Une seule scintigraphie cérébrale peut permettre de diagnostiquer la maladie d'Alzheimer, à condition d'être couplée à un algorithme d'intelligence artificielle (IA), assure cette équipe de neurologues et de neuroradiologues de l’Imperial College London. En utilisant une technologie d'apprentissage automatique pour examiner des centaines de caractéristiques structurelles du cerveau, dont celles de zones jusque-là non associées à la maladie, l’équipe parvient à détecter la maladie à un stade précoce. Cette nouvelle technique diagnostique, documentée dans la revue Communications Medicine, constitue un pas considérable, alors qu’il n’existe pas, aujourd’hui, de diagnostic simple, rapide et précoce de la maladie.
Bien qu'il n'y ait pas de traitement curatif pour la maladie d'Alzheimer, pouvoir poser un diagnostic précoce peut néanmoins considérablement, aider les patients, en leur permettant d’accéder à des aides et à un soutien professionnels, à un traitement pour gérer les symptômes et, en leur permettant aussi de planifier l'avenir. Être capable d'identifier avec précision les patients à un stade précoce de la maladie permet aussi aux équipes de recherche de mieux identifier les changements cérébraux dès les tout débuts de la maladie. Bien que la plupart des personnes atteintes d'Alzheimer développent la maladie après l'âge de 65 ans, la maladie est de plus en plus fréquemment diagnostiquée chez des personnes plus jeunes, chez qui des interventions précoces vont permettre de freiner considérablement sa progression.
Un seul scanner cérébral suffit
Les médecins utilisent actuellement une série de tests pour diagnostiquer la maladie d'Alzheimer, notamment des tests de mémoire et cognitifs et des scintigraphies cérébrales. Les scans permettent notamment d’évaluer la présence de dépôts de protéines dans le cerveau et le rétrécissement de l'hippocampe, la zone du cerveau liée à la mémoire. Tous ces tests peuvent prendre plusieurs semaines.
La nouvelle approche ne nécessite qu'un seul scanner cérébral d'imagerie par résonance magnétique (IRM) effectué sur une machine standard de 1,5 Tesla, que l'on trouve couramment dans la plupart des hôpitaux. Les chercheurs ont développé un algorithme basé sur
660 caractéristiques différentes pour 115 régions cérébrales.
Parmi ces données figurent la taille, la forme et la texture de chaque région. L’algorithme permet d’identifier les anomalies dans ces caractéristiques, ce qui permet de prédire avec précision l'existence de la maladie d'Alzheimer. Testée sur des scintigraphies cérébrales de plus de 400 patients atteints de la maladie d'Alzheimer à un stade précoce et avancé, de témoins sains et de patients souffrant d'autres affections neurologiques, notamment de démence frontotemporale et de maladie de Parkinson, l’approche démontre sa capacité de détection, et sa précision.
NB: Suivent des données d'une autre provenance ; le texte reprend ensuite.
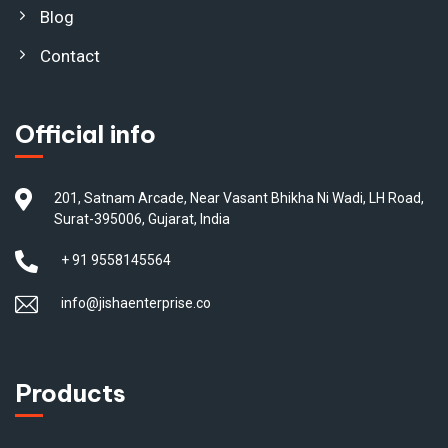
Blog
Contact
Official info
201, Satnam Arcade, Near Vasant Bhikha Ni Wadi, LH Road,
Surat-395006, Gujarat, India
+ 91 9558145564
info@jishaenterprise.co
Products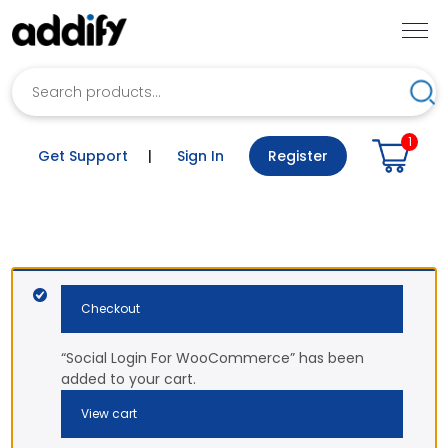
Search
Sea
1
Get Support
|
Sign In
Register
Checkout
“Social Login For WooCommerce” has been
added to your cart.
View cart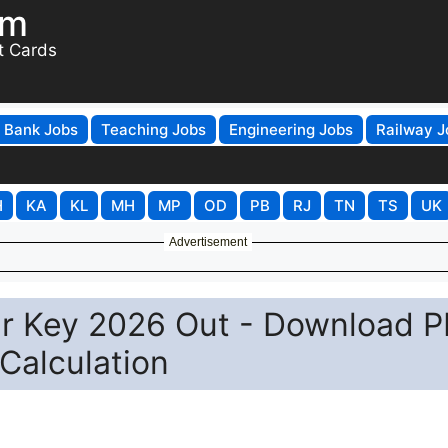
om
t Cards
Bank Jobs
Teaching Jobs
Engineering Jobs
Railway J
H
KA
KL
MH
MP
OD
PB
RJ
TN
TS
UK
Advertisement
r Key 2026 Out - Download P
 Calculation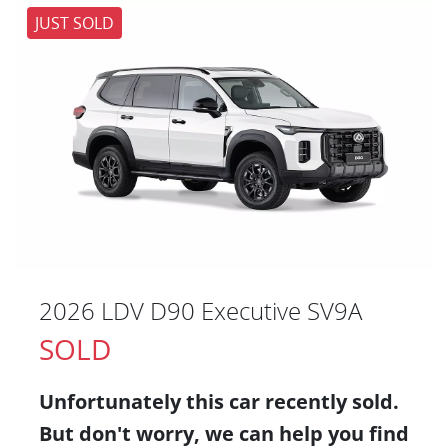
JUST SOLD
2026 LDV D90 Executive SV9A
SOLD
Unfortunately this
car
recently sold.
But don't worry, we can help you find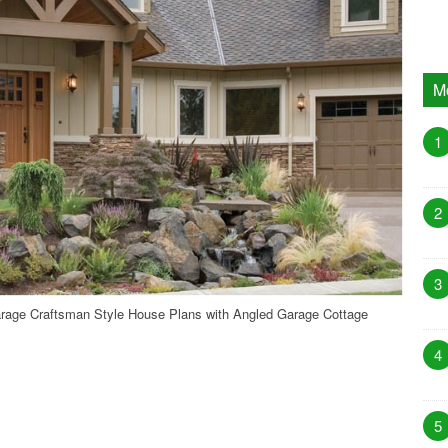
M
1
2
3
rage Craftsman Style House Plans with Angled Garage Cottage
4
5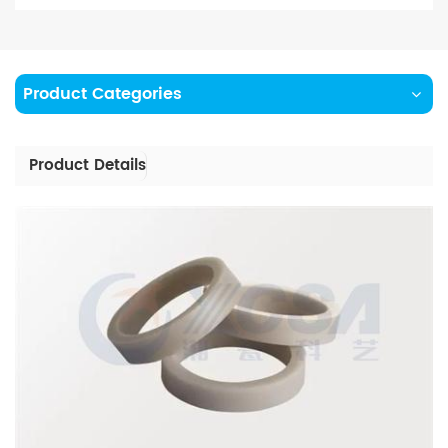
Product Categories
Product Details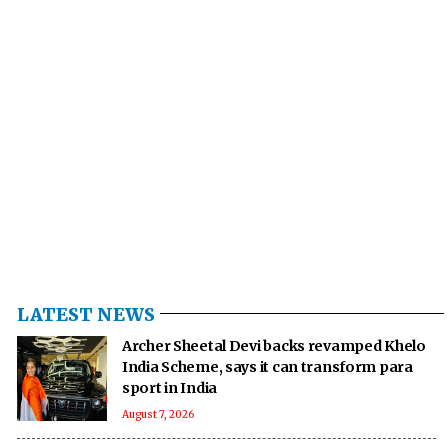
LATEST NEWS
Archer Sheetal Devi backs revamped Khelo
India Scheme, says it can transform para
sport in India
August 7, 2026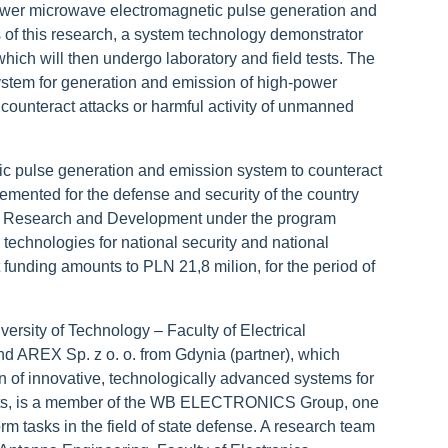
wer microwave electromagnetic pulse generation and
 of this research, a system technology demonstrator
hich will then undergo laboratory and field tests. The
a system for generation and emission of high-power
counteract attacks or harmful activity of unmanned
ic pulse generation and emission system to counteract
nted for the defense and security of the country
or Research and Development under the program
echnologies for national security and national
t
funding amounts to PLN 21,8 milion, for the period of
versity of Technology
–
Faculty of Electrical
d AREX Sp. z o. o. from Gdynia (partner), which
n of innovative, technologically advanced systems for
kets, is a member of the WB ELECTRONICS Group, one
rm tasks in the field of state defense. A research team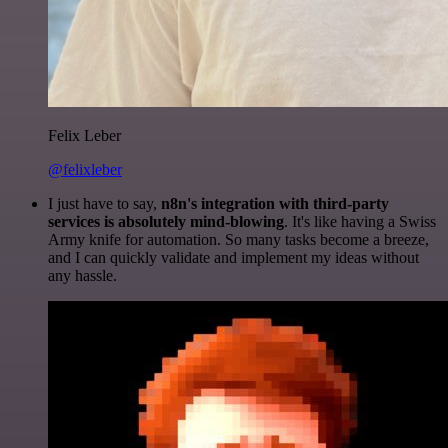
Felix Leber
@felixleber
I just have to say,
n8n's integration with third-party
services is absolutely mind-blowing
. It's like having a Swiss
Army knife for automation. So many tasks become a breeze,
and I can quickly validate and implement my ideas without
any hassle.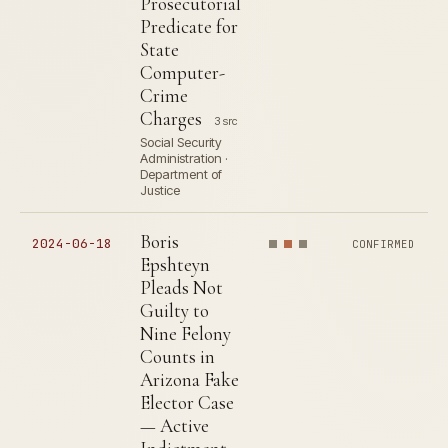
Prosecutorial
Predicate for
State
Computer-
Crime
Charges
3 src
Social Security
Administration ·
Department of
Justice
Boris
2024-06-18
CONFIRMED
Epshteyn
Pleads Not
Guilty to
Nine Felony
Counts in
Arizona Fake
Elector Case
— Active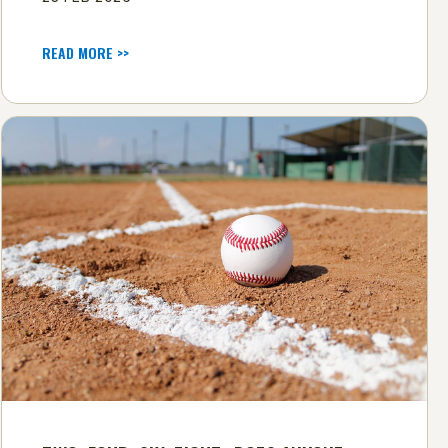
READ MORE >>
Le nouveau système permet de repérer également des changements dans des zones du cerveau qui n'étaient pas jusque-là associées à la maladie d'Alzheimer, notamment le cervelet (la partie du cerveau qui coordonne et régule l'activité physique) et le diencéphale ventral (lié aux sens, à la vue et à l'ouïe)- ce qui ouvre de nouvelles voies de recherche sur l’étiologie la maladie d'Alzheimer.
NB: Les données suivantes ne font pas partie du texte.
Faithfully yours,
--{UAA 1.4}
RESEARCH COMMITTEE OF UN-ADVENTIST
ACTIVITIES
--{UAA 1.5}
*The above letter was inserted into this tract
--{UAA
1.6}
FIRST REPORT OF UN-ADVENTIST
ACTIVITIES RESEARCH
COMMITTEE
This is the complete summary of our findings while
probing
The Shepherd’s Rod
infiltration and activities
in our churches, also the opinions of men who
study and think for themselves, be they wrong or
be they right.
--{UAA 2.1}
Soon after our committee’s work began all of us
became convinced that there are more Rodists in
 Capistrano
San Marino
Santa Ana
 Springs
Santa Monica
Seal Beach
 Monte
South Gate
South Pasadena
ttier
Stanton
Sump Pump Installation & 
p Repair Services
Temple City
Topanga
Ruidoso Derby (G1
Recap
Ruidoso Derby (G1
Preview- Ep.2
Testé ensuite à partir des données de plus de 80 patients subissant des tests de diagnostic pour la maladie d'Alzheimer à l'Imperial College Healthcare, le diagnostic confirme son efficacité :
- dans 98 % des cas, le système d'apprentissage automatique basé sur les données IRM permet de prédire, à lui seul et avec précision si le patient est atteint ou pas de la maladie d'Alzheimer ;
- de plus, le système permet de faire la distinction entre les stades précoce et avancé de la maladie d'Alzheimer avec une précision assez élevée, chez 79 % des patients.
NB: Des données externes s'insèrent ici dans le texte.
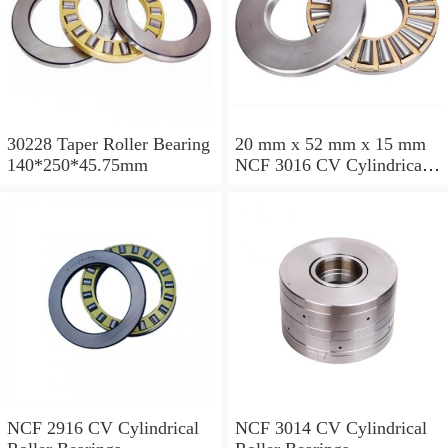
30228 Taper Roller Bearing
20 mm x 52 mm x 15 mm
140*250*45.75mm
NCF 3016 CV Cylindrical
Roller Bearings
80*125*34mm
NCF 2916 CV Cylindrical
NCF 3014 CV Cylindrical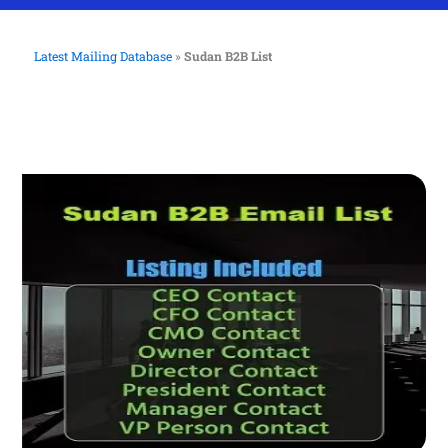
Latest Mailing Database
»
Sudan B2B List
Sudan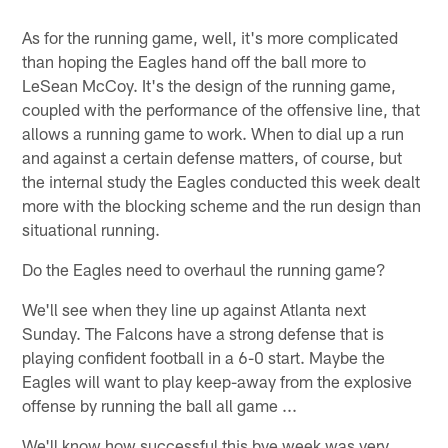
As for the running game, well, it's more complicated
than hoping the Eagles hand off the ball more to
LeSean McCoy. It's the design of the running game,
coupled with the performance of the offensive line, that
allows a running game to work. When to dial up a run
and against a certain defense matters, of course, but
the internal study the Eagles conducted this week dealt
more with the blocking scheme and the run design than
situational running.
Do the Eagles need to overhaul the running game?
We'll see when they line up against Atlanta next
Sunday. The Falcons have a strong defense that is
playing confident football in a 6-0 start. Maybe the
Eagles will want to play keep-away from the explosive
offense by running the ball all game ...
We'll know how successful this bye week was very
L’auteur principal, le Pr Eric Aboagye, du département de chirurgie et de cancérologie de l'Impérial, commente ces résultats : « actuellement, aucune autre méthode simple et largement disponible ne permet de prédire la maladie d'Alzheimer avec ce niveau de précision. C’est donc un pas en avant important. De nombreux patients qui se présentent avec la maladie d'Alzheimer dans les cliniques de la mémoire souffrent également d'autres troubles neurologiques, mais même au sein de ce groupe, notre système permet de distinguer les patients « Alzheimer » des autres patients ».
Enfin, ce système permet aussi d’abréger l’attente du diagnostic, une expérience douloureuse pour les patients et leurs familles.